Landlock-Ing Linux

Original Article ↗ Hacker News Discussion ↗

Role of Landlock vs Containers and Other Mechanisms

  • Landlock is framed as a “building block” LSM, not a replacement for containers.
  • Containers virtualize namespaces and filesystems; Landlock directly restricts what resources a process may access (files, sockets), and stacks with other LSMs.
  • Compared to seccomp: seccomp limits syscalls, but a few file-related syscalls can still do a lot; Landlock focuses on per-object access control.
  • It is unprivileged and stackable: it can only further restrict access, never grant more, and can be used inside containers.

Usage Patterns, Wrappers, and Tooling

  • Main intended use today is inside application code to dynamically drop privileges (e.g., restrict a text editor to its current file, or a component after initialization).
  • There is growing interest in using Landlock as a generic wrapper/launcher around untrusted programs (e.g., browsers, games, build tools, LLM agents), with small helper binaries in C/Go and integrations in tools like firejail and Nomad’s exec2 driver.
  • Some question why use wrappers instead of systemd’s sandboxing; answer: systemd is admin-driven and static, Landlock lets the app self-adjust permissions at runtime.

APIs, C Library, and Syscalls

  • Landlock is exposed via dedicated syscalls and kernel headers, not a central “official” userspace C library.
  • Discussion highlights that on Linux the syscall ABI is the primary interface; libc wrappers are optional and often lag.
  • Unofficial C, Go, Rust, Haskell libraries exist; kernel docs and sample code show how to use raw syscalls.

Threat Model and Security Philosophy

  • Target is defense-in-depth against exploits in otherwise legitimate software, not malware that cooperates with nothing.
  • Once restrictions are applied, they are irreversible for the lifetime of the process and its children, even by root.
  • This is likened to OpenBSD’s pledge/unveil and macOS/iOS sandboxing: developers voluntarily lock down their own apps.
  • Some criticize the idea as “relying on apps to handcuff themselves”; others respond that trusted parents restrict untrusted children, analogous to seatbelts rather than primary barriers.

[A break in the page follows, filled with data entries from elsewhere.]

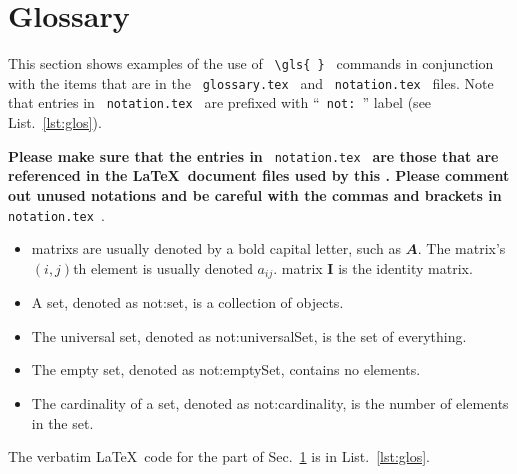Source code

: \newpage
\section{Glossary}
\label{sec:glos}

This section shows examples of the use of \verb| \gls{ } | commands in conjunction with the items that are in the \verb| glossary.tex | and \verb| notation.tex | files.  Note that entries in  \verb| notation.tex |  are prefixed with ``\verb| not: |'' label (see List.~\ref{lst:glos}).

\textbf{Please make sure that the entries in} \verb| notation.tex |\textbf{  are those that are referenced in the \LaTeX \ document files used by this \documentType.  Please comment out unused notations and be careful with the commas and brackets  in} \verb| notation.tex |.

\begin{itemize}

	\item \Glspl{matrix} are usually denoted by a bold capital letter, such as $\mathbfit{A}$. The \gls{matrix}'s $(i,j)$th element is usually denoted $a_{ij}$. \Gls{matrix} $\mathbf{I}$ is the identity \gls{matrix}.

	\item A set, denoted as \gls{not:set}, is a collection of objects.

	\item The universal set,  denoted as \gls{not:universalSet}, is the set of everything.

	\item The empty set, denoted as \gls{not:emptySet}, contains no elements.

	\item The cardinality of a set, denoted as \gls{not:cardinality}, is the number of elements in the set.

\end{itemize}


The verbatim \LaTeX \ code for the part of Sec.~\ref{sec:glos} is in List.~\ref{lst:glos}.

Limitations, Gaps, and Open Issues

  • Networking: current support mainly covers TCP binds; UDP and raw sockets are not yet enforced, seen as a major but acknowledged early-stage gap.
  • Kernel design aims for forward-compatible, opt-in feature bits so older kernels are permissive rather than breaking apps.
  • Known filesystem gotcha: rules refer to existing directory FDs, so denying paths that don’t yet exist (e.g., a future ~/.ssh) is tricky; workarounds and possible kernel changes are discussed.